▶ _Supplied passage_:
Editor's Note: Editors Note: Despite protective legislation, the NFB:AE continues to receive numerous stories of dog-guide owners being refused access, especially in taxis. Congratulations to Richard Marion, the NFB:AE's 2nd Vice-President for winning this precedent-setting case in Calgary. The following article is reprinted from the Calgary Sun, March 15, 2000.

For the first time in city history, a cabbie has been fined for refusing to serve a blind person with a guide dog.

In what's being called a precedent-setting case, a cabbie who ordered three visually impaired men and a guide dog out of his cab in downtown Calgary last fall was fined $400 in Provincial Traffic Court yesterday.

It may not have been as high a fine as I would have wanted, but its a good start. It sends a message, said Richard Marion, of Coquitlam, BC with guide dog Gina, 7, at his side.

This is an acknowledgement by the court for (taxi) drivers to accept their social responsibility.

The court heard in the early morning hours of Oct. 3, Marion, his dog and two visually impaired friends had been refused by two other cabs when Gurpal Singh Dhillon, with the Advance Cab Co. arrived at 9 Ave. and Centre St. S.E.

After the men got in his cab, Dhillon said he saw the dog and ordered them out, adding he offered to get them another taxi.

I was thinking its not a big deal, he told the court. Dhillon said he refused to drive the men because he's allergic to pets, but admitted he never told that to the men.

▶ _Dataset records_:

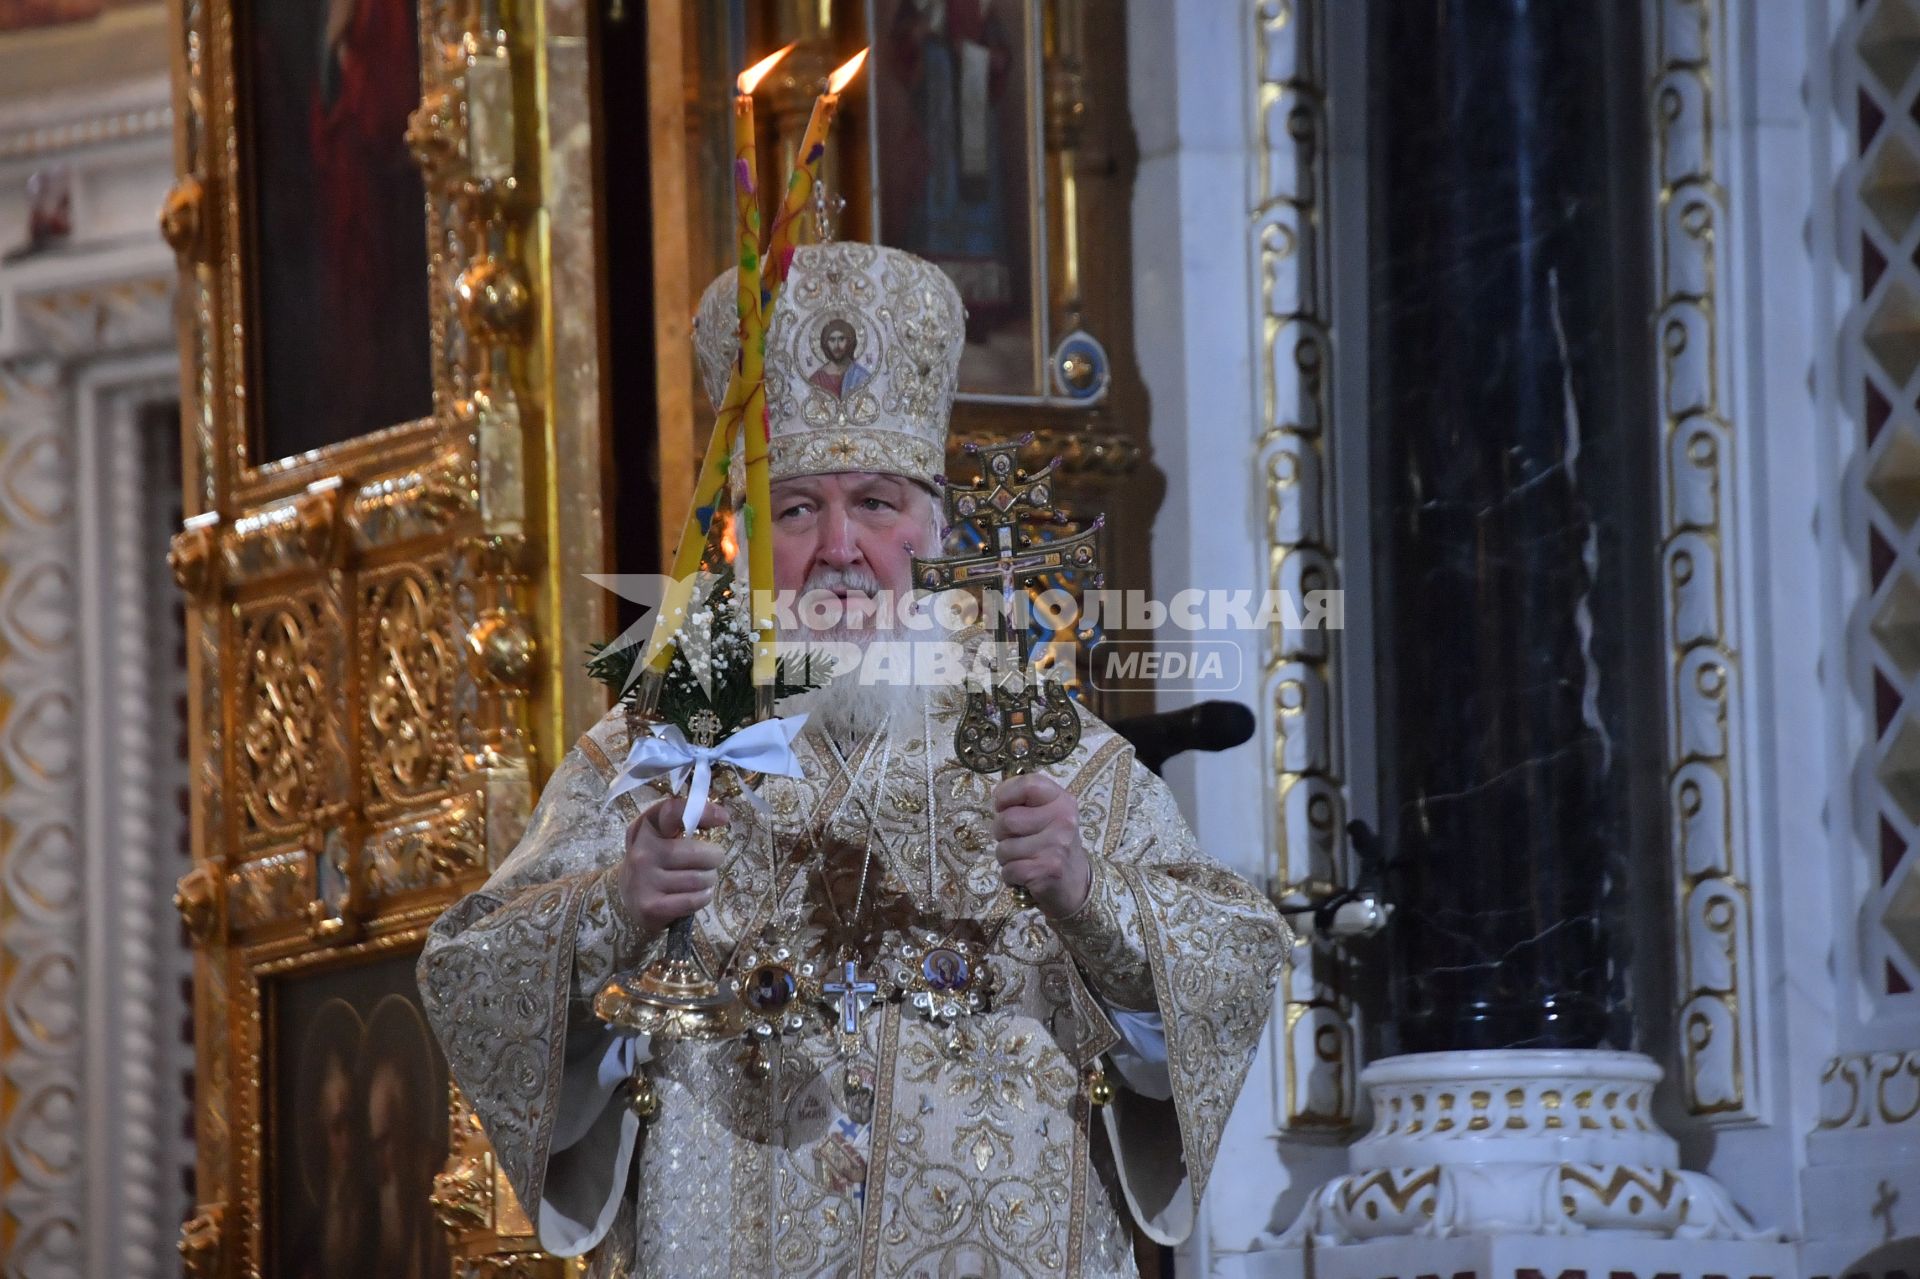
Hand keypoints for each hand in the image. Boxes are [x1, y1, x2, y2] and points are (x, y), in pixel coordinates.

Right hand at [618, 797, 729, 933]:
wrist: (628, 898)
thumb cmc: (656, 861)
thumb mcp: (663, 835)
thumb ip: (686, 822)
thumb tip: (722, 816)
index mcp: (646, 827)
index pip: (673, 812)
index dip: (703, 812)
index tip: (723, 818)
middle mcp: (642, 852)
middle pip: (697, 853)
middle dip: (713, 859)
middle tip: (710, 863)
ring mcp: (643, 880)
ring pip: (698, 879)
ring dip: (709, 880)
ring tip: (702, 880)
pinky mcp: (650, 906)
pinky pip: (693, 900)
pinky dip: (703, 898)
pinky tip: (698, 895)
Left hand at [990, 775, 1090, 916]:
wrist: (1075, 883)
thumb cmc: (1053, 844)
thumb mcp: (1048, 815)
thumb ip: (1025, 802)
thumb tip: (996, 796)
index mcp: (1062, 801)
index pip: (1028, 784)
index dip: (1006, 794)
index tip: (1002, 806)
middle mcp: (1063, 821)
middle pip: (1007, 819)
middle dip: (1001, 833)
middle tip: (1015, 840)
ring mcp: (1056, 846)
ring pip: (1004, 848)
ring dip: (1006, 858)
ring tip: (1023, 859)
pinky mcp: (1047, 870)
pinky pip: (1008, 870)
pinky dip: (1010, 876)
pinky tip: (1025, 875)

▶ _Problem to solve_:
Sum up the article about the Calgary cab case in two sentences.

▶ _Solution to this problem_:
For the first time in Calgary's history, a cab driver, Gurpal Singh Dhillon of the Advance Cab Co., was fined $400 in Provincial Traffic Court for ordering Richard Marion, his guide dog, and two visually impaired friends out of his cab on Oct. 3. Dhillon said he refused them because he is allergic to pets but admitted he never told the men that, and Marion said the fine was lower than he wanted but a good start that sends a message.